The tweet contained a link to a New York Times article about the Showtime series "Homeland."

People were quick to wonder why the CIA was so invested in a TV show...

...but reading the Times article reveals the CIA's interest: Women at the CIA were fed up with the way the "Homeland" character Mathison made them look, and they're glad the character won't be with the CIA at the start of the show's next season.

The article also reveals that the Times didn't come to the CIA — the CIA came to the Times.

"I talked to several current and former women at the C.I.A. at the request of the usually close-lipped agency," wrote columnist Maureen Dowd.

Dowd continued:

The C.I.A. sisterhood is fed up with the flock of fictional C.I.A. women in movies and on TV who guzzle alcohol as they bed hop and drone drop, acting crazed and emotional, sleeping with terrorists and seducing assets.
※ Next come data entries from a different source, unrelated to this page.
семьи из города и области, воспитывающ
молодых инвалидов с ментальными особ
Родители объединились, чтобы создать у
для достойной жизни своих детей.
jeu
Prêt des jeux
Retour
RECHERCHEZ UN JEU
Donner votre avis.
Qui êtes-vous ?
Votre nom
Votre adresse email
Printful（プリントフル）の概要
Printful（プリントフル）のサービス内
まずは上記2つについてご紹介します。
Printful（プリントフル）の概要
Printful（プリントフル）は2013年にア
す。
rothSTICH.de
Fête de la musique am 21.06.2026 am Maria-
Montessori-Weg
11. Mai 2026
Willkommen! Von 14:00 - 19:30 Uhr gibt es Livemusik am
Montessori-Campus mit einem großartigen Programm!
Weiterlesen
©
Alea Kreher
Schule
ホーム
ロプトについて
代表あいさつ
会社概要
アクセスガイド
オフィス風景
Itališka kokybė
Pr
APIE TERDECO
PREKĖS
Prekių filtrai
“The problem is that [TV shows and movies] portray most women in such a one-dimensional way; whatever the character flaw is, that’s all they are,” said Gina Bennett, a slender, thoughtful mother of five who has been an analyst in the Counterterrorism Center over the course of 25 years and who first began sounding the alarm about Osama bin Laden back in 1993.

“It can leave a very distinct understanding of women at the agency — how we function, how we relate to men, how we engage in national security — that is pretty off,” Bennett said. She was sitting in a conference room at Langley decorated with photos of a memorial for the seven C.I.A. officers — including Bennett’s close friend Jennifer Matthews — who were blown up in 2009 by a Jordanian double agent in Khost, Afghanistan.

Agreed Sandra Grimes, a perky 69-year-old blonde who helped unmask her C.I.A. colleague Aldrich Ames as a double agent for the Russians after noticing that he had traded up from a battered Volvo to a Jaguar: “I wish they wouldn’t use centerfold models in tight clothes. We don’t look that way. And we don’t act that way.”

A better film representation of female spies, one of the agents told Dowd: Elastigirl from Pixar's "The Incredibles."